We Just Witnessed Something That Hasn't Happened Since 2008, And It Is Causing...

• http://theeconomiccollapseblog.com, by Michael

This didn't have to happen.  The reckless behavior of the Federal Reserve and our politicians in Washington created a horrifying inflation spiral, and now the Fed is feverishly raising interest rates in a desperate attempt to get inflation back under control.  But everyone knows that rapidly raising rates is going to absolutely crush the housing market.  When the Federal Reserve hikes interest rates, that puts upward pressure on mortgage rates.  And as mortgage rates go higher, more and more potential homebuyers will be forced on to the sidelines.  With fewer potential homebuyers in the market, that will put downward pressure on home prices.  This is basic stuff that you would learn in an ECON 101 class, but Fed officials can't seem to understand that what they are doing is going to be extremely destructive to the U.S. economy as a whole.

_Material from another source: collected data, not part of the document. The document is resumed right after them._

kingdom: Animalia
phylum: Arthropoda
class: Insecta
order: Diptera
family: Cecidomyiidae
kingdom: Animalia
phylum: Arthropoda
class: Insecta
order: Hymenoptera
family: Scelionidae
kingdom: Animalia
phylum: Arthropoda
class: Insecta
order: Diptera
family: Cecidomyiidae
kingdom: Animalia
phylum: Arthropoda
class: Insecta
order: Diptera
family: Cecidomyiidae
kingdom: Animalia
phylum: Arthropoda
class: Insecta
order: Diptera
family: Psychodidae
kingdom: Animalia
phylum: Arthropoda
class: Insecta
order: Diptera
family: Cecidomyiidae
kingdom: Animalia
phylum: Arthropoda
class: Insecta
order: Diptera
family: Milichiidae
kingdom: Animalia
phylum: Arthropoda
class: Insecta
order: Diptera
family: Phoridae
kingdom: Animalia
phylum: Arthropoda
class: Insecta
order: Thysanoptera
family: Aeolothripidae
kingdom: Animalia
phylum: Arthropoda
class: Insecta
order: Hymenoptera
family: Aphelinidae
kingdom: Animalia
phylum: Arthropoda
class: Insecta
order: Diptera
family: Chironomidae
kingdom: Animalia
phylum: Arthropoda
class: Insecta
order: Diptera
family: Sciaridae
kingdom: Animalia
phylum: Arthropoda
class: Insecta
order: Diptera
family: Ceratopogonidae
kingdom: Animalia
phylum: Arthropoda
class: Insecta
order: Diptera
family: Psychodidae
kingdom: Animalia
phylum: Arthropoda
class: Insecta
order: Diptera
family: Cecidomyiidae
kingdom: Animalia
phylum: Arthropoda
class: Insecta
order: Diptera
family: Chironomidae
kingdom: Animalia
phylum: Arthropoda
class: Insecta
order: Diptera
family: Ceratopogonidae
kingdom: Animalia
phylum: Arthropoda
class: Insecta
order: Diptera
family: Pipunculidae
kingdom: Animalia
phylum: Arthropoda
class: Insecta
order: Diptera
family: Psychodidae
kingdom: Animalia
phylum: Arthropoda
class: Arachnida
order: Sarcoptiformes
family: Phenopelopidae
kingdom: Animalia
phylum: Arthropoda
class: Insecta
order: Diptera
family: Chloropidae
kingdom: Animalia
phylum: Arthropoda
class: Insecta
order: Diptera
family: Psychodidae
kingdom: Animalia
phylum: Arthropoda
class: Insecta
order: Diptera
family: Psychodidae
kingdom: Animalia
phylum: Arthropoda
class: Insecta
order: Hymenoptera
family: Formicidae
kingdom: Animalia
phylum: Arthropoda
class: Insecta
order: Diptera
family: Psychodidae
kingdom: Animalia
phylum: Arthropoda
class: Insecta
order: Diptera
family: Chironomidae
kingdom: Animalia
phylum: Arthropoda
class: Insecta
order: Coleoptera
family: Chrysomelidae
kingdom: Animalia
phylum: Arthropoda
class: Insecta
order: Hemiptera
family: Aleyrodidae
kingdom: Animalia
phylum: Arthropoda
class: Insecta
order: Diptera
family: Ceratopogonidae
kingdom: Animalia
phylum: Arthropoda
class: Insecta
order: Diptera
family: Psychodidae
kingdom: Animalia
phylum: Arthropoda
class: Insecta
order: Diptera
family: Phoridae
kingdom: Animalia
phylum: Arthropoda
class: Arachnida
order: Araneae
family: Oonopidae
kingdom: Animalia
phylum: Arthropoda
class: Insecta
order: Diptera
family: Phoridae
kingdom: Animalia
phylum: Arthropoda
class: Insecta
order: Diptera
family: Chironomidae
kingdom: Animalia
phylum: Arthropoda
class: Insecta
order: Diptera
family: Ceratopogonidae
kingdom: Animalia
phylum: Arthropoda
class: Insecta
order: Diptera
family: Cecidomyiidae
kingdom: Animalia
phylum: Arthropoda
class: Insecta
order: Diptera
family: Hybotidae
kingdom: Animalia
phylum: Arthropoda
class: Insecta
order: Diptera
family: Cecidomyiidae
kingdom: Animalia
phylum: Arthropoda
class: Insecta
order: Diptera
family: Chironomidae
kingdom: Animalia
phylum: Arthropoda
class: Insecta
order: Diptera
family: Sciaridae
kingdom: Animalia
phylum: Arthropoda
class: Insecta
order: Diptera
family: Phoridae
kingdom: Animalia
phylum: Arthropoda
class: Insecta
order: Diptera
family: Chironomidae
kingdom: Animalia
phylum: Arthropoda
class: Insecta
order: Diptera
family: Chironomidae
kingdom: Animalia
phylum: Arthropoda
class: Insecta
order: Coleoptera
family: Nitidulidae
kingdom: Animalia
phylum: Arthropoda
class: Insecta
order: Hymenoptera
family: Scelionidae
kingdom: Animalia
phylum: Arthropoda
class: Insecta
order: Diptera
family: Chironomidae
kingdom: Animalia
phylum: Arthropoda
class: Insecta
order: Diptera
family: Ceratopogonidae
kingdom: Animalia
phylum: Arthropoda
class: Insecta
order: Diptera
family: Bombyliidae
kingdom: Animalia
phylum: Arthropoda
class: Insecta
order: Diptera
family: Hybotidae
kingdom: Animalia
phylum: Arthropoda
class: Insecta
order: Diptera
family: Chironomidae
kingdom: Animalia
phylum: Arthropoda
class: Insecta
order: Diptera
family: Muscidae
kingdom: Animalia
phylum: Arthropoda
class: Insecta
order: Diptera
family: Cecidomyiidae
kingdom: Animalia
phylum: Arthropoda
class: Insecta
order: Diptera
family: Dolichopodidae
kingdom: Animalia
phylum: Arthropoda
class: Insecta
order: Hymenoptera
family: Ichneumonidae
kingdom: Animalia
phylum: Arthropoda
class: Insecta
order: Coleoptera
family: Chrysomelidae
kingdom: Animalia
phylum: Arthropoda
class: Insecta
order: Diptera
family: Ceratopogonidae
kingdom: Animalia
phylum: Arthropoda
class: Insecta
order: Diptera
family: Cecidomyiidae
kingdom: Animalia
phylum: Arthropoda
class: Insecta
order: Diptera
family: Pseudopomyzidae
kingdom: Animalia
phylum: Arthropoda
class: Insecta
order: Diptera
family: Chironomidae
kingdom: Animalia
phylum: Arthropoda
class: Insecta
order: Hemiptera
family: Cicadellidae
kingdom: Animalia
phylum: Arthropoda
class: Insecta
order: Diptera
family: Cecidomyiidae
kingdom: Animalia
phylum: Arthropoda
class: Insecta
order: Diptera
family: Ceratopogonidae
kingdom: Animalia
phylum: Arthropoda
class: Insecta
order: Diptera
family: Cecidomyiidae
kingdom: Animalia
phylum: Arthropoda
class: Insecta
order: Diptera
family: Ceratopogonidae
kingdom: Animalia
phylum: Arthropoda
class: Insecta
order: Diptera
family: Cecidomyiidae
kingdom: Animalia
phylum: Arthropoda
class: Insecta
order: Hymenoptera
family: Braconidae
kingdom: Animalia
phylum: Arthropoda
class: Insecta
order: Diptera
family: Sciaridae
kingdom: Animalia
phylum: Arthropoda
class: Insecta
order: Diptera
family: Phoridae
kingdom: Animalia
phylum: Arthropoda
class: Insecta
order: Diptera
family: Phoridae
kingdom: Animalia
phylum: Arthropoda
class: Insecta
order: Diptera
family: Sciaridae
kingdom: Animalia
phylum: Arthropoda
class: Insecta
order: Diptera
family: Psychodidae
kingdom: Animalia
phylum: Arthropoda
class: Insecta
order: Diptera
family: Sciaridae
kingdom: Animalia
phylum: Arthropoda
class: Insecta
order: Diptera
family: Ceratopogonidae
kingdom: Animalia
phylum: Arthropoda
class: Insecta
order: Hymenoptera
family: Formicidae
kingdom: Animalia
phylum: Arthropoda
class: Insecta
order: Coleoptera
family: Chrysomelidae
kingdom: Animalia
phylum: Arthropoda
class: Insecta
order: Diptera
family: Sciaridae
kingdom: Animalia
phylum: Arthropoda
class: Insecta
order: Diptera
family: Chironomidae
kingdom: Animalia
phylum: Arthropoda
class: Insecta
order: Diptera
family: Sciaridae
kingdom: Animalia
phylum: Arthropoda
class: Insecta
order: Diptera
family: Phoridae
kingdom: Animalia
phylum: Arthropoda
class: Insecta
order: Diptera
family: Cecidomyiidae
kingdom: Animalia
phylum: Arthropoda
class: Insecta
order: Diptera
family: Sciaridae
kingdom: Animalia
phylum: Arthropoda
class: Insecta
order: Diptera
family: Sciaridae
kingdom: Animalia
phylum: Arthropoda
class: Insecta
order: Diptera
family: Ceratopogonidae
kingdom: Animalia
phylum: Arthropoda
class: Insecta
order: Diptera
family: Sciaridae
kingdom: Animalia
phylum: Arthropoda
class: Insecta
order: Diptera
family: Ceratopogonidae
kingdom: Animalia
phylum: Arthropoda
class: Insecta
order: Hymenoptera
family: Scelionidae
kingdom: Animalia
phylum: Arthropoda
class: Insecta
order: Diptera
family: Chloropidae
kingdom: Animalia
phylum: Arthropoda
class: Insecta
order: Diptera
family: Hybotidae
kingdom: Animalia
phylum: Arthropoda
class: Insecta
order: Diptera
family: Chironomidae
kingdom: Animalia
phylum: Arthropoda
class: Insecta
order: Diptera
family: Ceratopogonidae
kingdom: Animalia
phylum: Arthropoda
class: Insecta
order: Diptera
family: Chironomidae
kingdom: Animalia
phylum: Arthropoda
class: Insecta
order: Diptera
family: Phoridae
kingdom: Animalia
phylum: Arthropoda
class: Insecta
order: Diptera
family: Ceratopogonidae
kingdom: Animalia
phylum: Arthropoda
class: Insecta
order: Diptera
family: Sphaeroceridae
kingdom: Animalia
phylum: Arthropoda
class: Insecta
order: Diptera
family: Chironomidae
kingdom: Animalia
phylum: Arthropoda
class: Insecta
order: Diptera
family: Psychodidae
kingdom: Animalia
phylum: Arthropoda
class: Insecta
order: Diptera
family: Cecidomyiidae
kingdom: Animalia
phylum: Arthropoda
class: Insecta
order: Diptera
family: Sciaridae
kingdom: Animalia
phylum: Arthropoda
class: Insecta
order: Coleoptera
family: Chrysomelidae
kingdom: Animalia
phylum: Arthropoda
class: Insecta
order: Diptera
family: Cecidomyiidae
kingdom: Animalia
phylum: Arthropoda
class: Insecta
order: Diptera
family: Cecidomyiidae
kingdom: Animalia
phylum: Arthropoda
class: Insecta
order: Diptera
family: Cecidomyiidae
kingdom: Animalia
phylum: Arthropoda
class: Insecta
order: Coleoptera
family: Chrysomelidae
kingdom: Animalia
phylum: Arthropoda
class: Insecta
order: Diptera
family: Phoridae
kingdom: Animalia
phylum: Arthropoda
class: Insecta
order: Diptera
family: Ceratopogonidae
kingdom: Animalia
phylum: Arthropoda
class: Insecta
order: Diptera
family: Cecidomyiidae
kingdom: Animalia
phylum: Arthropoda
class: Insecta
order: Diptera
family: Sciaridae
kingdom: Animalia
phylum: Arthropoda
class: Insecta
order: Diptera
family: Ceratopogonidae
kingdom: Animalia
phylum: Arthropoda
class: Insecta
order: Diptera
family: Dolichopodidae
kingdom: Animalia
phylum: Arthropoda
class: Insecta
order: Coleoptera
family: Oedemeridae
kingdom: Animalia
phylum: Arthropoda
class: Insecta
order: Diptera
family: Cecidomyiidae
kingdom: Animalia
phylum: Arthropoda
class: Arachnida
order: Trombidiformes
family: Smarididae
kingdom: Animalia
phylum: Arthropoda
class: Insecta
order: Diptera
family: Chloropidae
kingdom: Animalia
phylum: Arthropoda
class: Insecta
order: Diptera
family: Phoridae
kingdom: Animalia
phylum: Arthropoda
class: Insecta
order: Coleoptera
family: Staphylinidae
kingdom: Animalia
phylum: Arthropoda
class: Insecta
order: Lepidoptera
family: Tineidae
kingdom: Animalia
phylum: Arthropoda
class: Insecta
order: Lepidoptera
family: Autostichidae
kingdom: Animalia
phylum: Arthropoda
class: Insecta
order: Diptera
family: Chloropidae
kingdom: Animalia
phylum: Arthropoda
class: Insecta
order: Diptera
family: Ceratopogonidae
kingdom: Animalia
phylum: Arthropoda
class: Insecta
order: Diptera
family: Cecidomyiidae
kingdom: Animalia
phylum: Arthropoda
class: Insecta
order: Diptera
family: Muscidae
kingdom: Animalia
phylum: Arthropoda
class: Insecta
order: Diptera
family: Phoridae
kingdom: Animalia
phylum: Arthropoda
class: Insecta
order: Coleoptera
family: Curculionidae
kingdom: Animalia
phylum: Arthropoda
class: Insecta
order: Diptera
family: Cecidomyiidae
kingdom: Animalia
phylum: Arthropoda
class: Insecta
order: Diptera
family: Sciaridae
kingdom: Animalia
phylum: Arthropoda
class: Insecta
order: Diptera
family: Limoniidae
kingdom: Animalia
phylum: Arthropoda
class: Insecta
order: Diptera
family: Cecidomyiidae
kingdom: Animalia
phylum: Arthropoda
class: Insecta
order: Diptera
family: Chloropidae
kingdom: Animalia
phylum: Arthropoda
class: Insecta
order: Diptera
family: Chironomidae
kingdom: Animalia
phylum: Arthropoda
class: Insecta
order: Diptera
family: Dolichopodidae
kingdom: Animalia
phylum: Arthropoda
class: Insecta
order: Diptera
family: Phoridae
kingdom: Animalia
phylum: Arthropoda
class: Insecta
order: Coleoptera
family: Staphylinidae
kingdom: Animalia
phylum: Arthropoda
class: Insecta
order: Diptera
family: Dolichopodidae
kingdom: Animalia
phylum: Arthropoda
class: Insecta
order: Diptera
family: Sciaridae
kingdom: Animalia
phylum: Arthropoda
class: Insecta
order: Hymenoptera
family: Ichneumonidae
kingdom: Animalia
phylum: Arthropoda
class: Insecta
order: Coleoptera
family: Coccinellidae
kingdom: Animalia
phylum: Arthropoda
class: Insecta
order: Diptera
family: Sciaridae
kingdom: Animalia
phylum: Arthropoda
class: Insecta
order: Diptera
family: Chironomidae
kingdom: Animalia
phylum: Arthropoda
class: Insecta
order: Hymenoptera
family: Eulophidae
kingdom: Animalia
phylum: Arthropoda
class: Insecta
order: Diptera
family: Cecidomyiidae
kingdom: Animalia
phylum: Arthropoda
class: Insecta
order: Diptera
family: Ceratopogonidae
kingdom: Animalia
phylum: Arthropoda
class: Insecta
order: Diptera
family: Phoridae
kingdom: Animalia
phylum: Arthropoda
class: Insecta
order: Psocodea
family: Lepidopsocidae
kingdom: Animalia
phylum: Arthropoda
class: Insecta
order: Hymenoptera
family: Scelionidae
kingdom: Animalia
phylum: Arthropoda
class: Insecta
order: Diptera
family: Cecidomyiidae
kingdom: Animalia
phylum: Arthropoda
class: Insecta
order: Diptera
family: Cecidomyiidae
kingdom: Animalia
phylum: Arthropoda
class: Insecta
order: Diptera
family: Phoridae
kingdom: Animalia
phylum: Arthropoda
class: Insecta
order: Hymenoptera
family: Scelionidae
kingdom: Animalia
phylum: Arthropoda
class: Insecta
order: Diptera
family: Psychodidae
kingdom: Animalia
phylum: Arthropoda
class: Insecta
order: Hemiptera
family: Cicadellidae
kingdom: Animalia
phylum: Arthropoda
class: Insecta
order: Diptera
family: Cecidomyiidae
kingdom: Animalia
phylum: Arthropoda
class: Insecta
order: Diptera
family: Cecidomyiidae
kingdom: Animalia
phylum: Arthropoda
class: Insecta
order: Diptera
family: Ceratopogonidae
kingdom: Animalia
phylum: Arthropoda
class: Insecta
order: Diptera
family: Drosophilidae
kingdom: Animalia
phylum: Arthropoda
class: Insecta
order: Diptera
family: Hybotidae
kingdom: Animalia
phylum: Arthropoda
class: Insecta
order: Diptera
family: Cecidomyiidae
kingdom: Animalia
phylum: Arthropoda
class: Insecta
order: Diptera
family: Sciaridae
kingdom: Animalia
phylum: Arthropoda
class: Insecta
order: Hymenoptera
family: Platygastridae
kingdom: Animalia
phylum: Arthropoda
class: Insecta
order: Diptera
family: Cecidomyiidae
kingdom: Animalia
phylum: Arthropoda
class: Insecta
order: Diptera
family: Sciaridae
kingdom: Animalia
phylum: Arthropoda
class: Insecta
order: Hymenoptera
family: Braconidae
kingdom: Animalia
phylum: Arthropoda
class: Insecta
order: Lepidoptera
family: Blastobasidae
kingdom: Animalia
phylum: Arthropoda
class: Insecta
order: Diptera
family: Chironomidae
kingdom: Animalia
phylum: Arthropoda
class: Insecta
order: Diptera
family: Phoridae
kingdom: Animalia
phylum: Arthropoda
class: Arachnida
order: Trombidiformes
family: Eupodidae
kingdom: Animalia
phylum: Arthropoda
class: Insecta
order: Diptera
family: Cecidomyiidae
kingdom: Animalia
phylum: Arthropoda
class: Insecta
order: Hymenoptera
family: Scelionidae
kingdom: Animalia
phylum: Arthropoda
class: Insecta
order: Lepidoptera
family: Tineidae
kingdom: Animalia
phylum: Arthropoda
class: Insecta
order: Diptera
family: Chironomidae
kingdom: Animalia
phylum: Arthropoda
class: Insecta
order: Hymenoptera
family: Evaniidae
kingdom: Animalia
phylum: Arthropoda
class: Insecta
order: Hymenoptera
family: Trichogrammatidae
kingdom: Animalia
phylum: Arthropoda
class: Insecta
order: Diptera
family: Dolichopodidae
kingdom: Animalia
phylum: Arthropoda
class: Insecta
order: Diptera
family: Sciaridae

Do you remember the pain that we went through in 2008?

That entire crisis was precipitated by a collapse of the housing market, and now a similar scenario is starting to unfold right in front of our eyes.

In fact, something just happened that we haven't seen in all of the years since 2008…

The average interest rate on a 30-year fixed-rate mortgage rose above 6 percent for the first time since the financial crisis, according to federal data released Thursday.

The average mortgage rate for the benchmark home loan rose to 6.02 percent as of Thursday, according to Freddie Mac, up 0.13 percentage points from last week and 3.16 percentage points above its level a year ago. It's the first time the 30-year fixed rate mortgage rate was above 6 percent since the week of Nov. 20, 2008.